**What the task requires**.
Reproduce every line of text in the listing below word for word, leaving out the pictures.

[Collected data]

====================

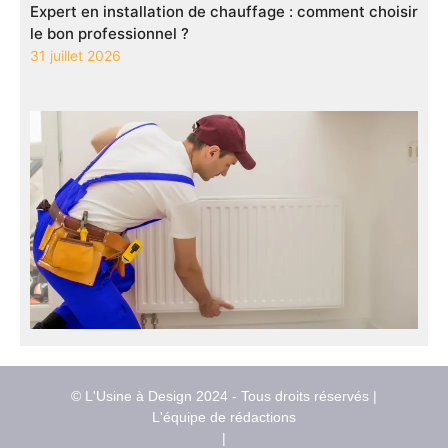
Expert en installation de chauffage : comment choisir
le bon professionnel ?
31 juillet 2026
© L'Usine à Design 2024 - Tous droits réservés |
L'équipe de rédactions
|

====================

**Answer to this exercise**.
Expert en installation de chauffage : comment choisir
le bon professionnel ?
31 juillet 2026
© L'Usine à Design 2024 - Tous droits réservés |
L'équipe de rédactions
|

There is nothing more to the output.